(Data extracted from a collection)
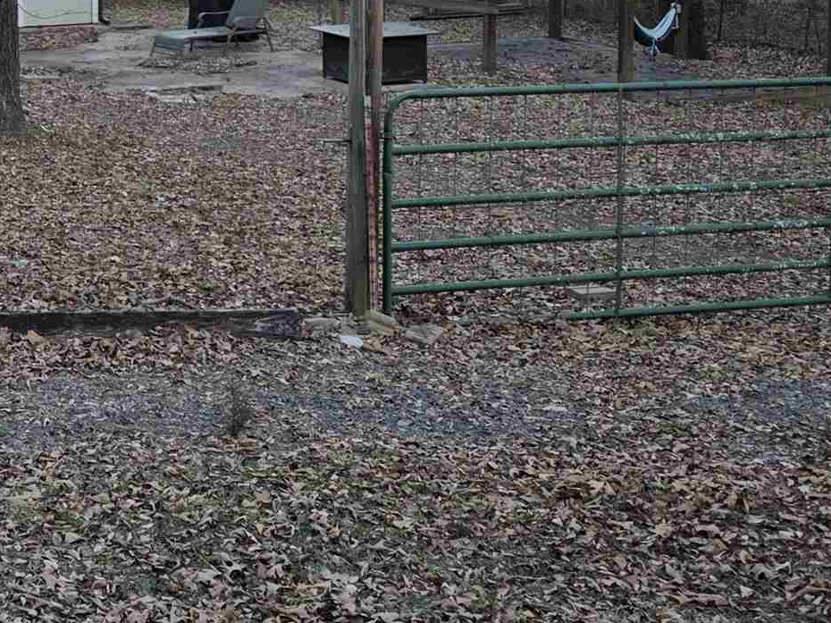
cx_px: -102
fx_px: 1824
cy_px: 22
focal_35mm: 76
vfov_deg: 18.9
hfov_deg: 23.9
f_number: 1.7
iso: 50
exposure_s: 1/180
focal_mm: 6.3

What needs to be done - Repeat the records above word for word, keeping no pictures in the copy.

Answer to this task -
cx_px: -102
fx_px: 1824
cy_px: 22
focal_35mm: 76
vfov_deg: 18.9
hfov_deg: 23.9
f_number: 1.7
iso: 50
exposure_s: 1/180
focal_mm: 6.3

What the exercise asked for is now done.